→ **TASK INSTRUCTIONS**:
If a line in the records below contains the word "brown", copy it out.

→ **EXTRACTED ENTRIES**:
┄┄┄┄┄┄┄┄┄┄

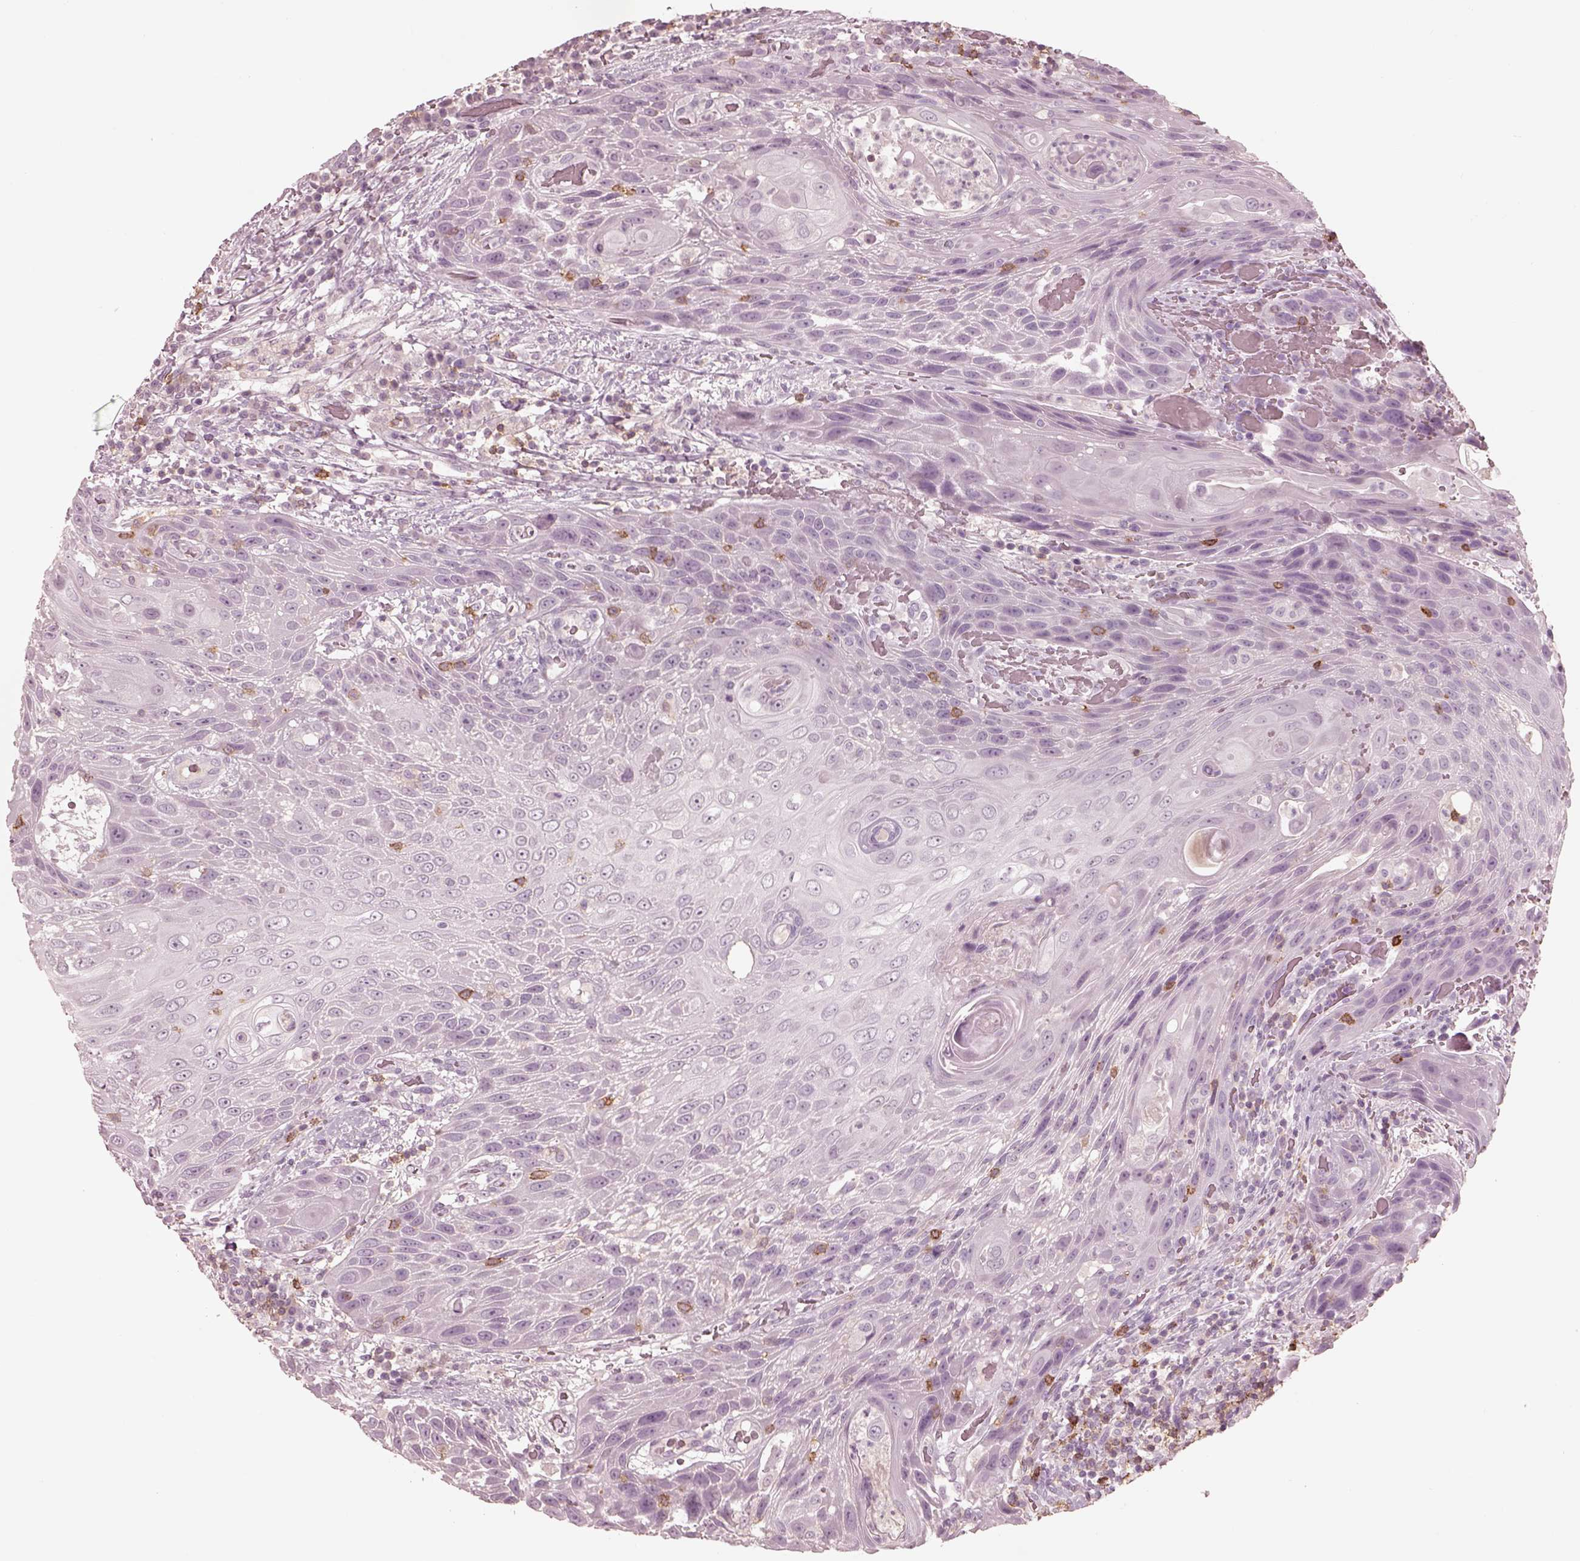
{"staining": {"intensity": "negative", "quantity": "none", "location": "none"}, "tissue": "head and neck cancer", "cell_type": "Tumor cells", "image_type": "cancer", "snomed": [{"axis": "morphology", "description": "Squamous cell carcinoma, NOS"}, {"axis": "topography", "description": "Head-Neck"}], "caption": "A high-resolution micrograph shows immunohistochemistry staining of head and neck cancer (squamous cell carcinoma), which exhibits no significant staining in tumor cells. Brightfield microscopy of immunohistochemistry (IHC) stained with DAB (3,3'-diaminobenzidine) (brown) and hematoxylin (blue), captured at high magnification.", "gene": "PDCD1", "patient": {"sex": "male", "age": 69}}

┄┄┄┄┄┄┄┄┄┄

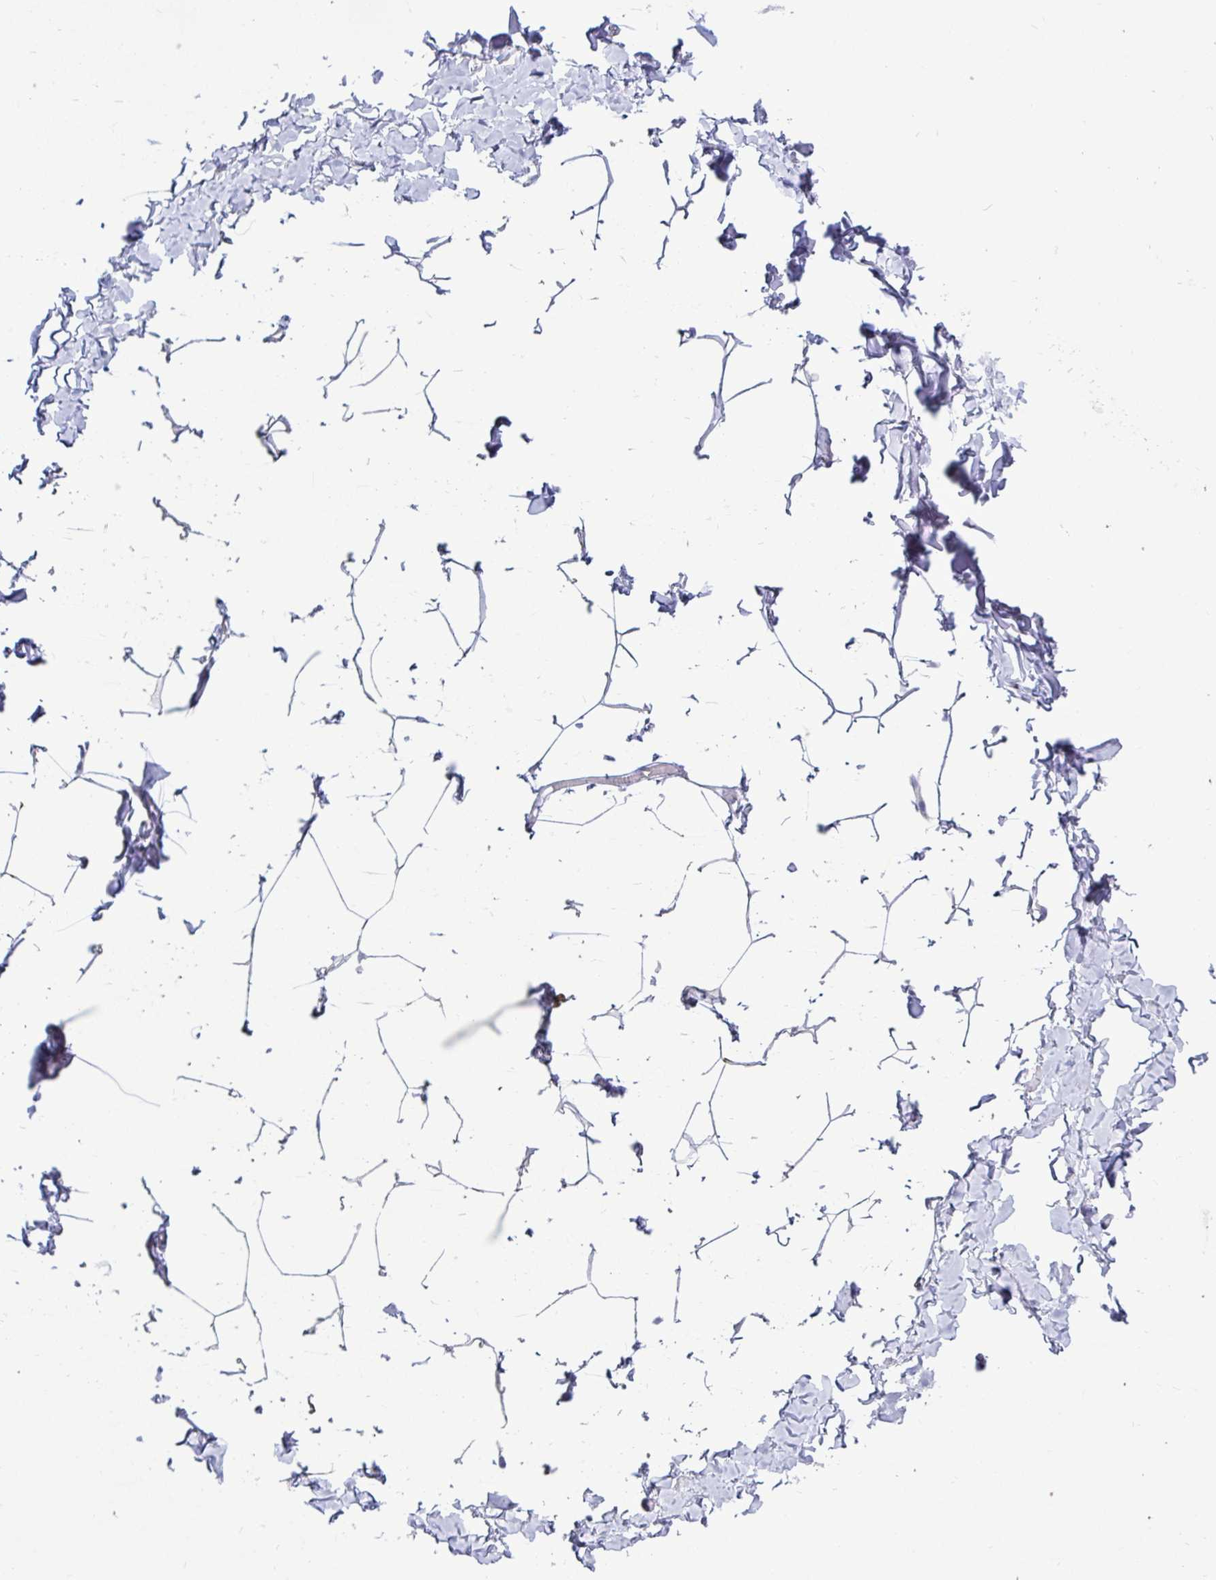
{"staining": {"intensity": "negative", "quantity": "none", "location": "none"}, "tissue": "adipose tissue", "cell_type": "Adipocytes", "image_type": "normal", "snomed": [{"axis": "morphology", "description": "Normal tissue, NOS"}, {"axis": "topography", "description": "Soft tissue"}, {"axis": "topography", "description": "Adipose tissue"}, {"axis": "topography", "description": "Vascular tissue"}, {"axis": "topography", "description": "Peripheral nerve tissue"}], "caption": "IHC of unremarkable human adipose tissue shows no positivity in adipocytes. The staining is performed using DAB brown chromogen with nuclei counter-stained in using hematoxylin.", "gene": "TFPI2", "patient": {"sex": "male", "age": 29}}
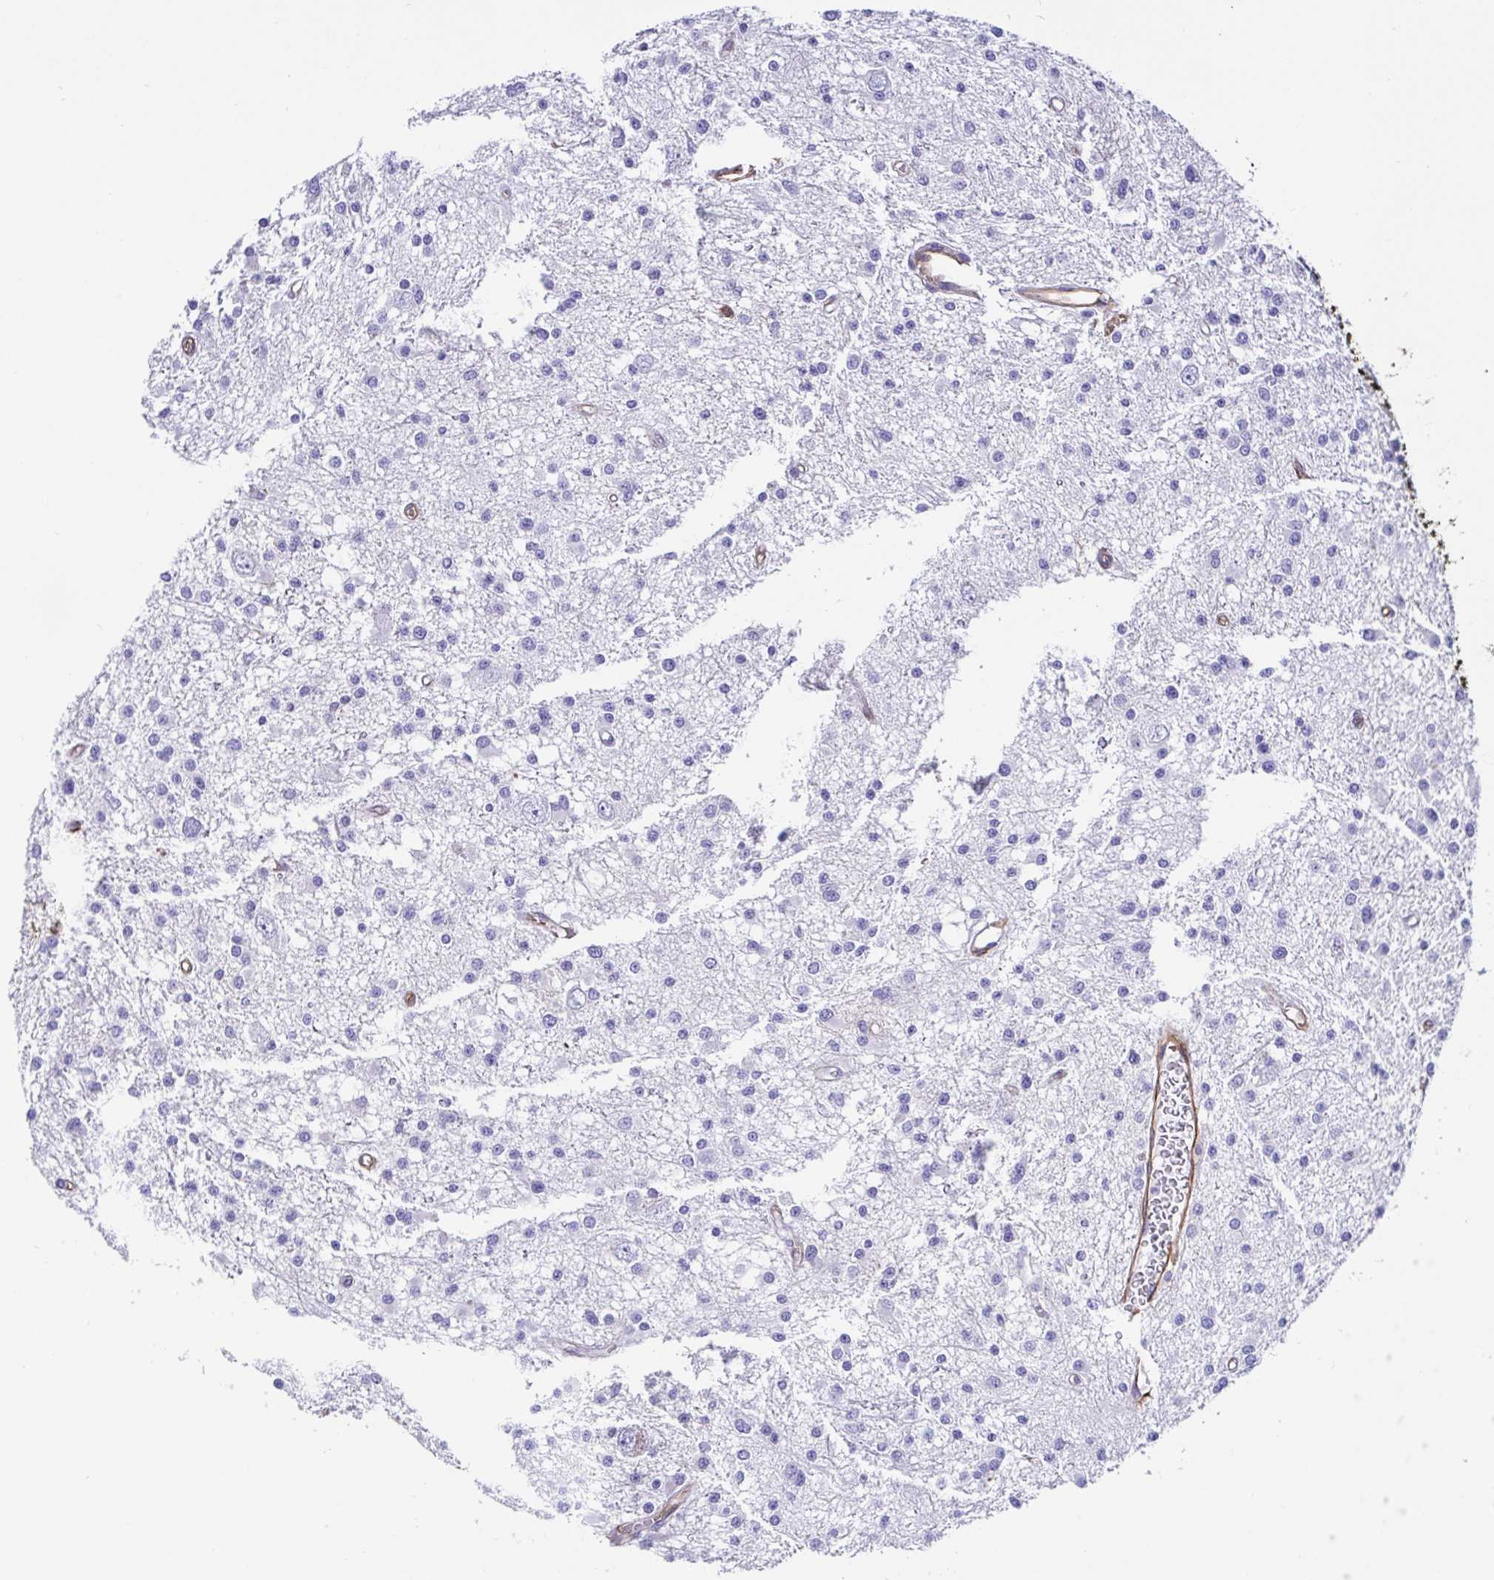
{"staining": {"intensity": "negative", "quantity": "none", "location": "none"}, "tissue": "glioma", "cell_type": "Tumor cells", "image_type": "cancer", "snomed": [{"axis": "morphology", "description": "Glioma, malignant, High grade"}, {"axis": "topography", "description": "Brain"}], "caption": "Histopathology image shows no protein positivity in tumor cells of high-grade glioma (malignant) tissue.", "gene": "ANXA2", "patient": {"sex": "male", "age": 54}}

┄┄┄┄┄┄┄┄┄┄

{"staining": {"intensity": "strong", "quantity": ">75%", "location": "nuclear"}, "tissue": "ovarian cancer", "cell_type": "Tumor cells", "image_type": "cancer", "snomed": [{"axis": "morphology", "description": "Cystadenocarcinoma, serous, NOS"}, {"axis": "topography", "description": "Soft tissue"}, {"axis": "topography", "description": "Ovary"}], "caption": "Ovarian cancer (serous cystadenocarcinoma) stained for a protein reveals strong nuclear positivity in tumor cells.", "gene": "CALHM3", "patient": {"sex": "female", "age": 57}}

┄┄┄┄┄┄┄┄┄┄

→ **REPLY**:
{"staining": {"intensity": "negative", "quantity": "none", "location": "none"}, "tissue": "head and neck cancer", "cell_type": "Tumor cells", "image_type": "cancer", "snomed": [{"axis": "morphology", "description": "Squamous cell carcinoma, NOS"}, {"axis": "topography", "description": "Head-Neck"}], "caption": "A high-resolution micrograph shows immunohistochemistry staining of head and neck cancer (squamous cell carcinoma), which exhibits no significant staining in tumor cells. Brightfield microscopy of immunohistochemistry (IHC) stained with DAB (3,3'-diaminobenzidine) (brown) and hematoxylin (blue), captured at high magnification.", "gene": "PDCD1", "patient": {"sex": "male", "age": 69}}
{"staining": {"intensity": "negative", "quantity": "none", "location": "none"}, "tissue": "adipose tissue", "cell_type": "Adipocytes", "image_type": "normal", "snomed": [{"axis": "morphology", "description": "Normal tissue, NOS"}, {"axis": "topography", "description": "Soft tissue"}, {"axis": "topography", "description": "Adipose tissue"}, {"axis": "topography", "description": "Vascular tissue"}, {"axis": "topography", "description": "Peripheral nerve tissue"}], "caption": "IHC of unremarkable human adipose tissue shows no positivity in adipocytes. The staining is performed using DAB brown chromogen with nuclei counter-stained in using hematoxylin.", "gene": "TFPI2", "patient": {"sex": "male", "age": 29}}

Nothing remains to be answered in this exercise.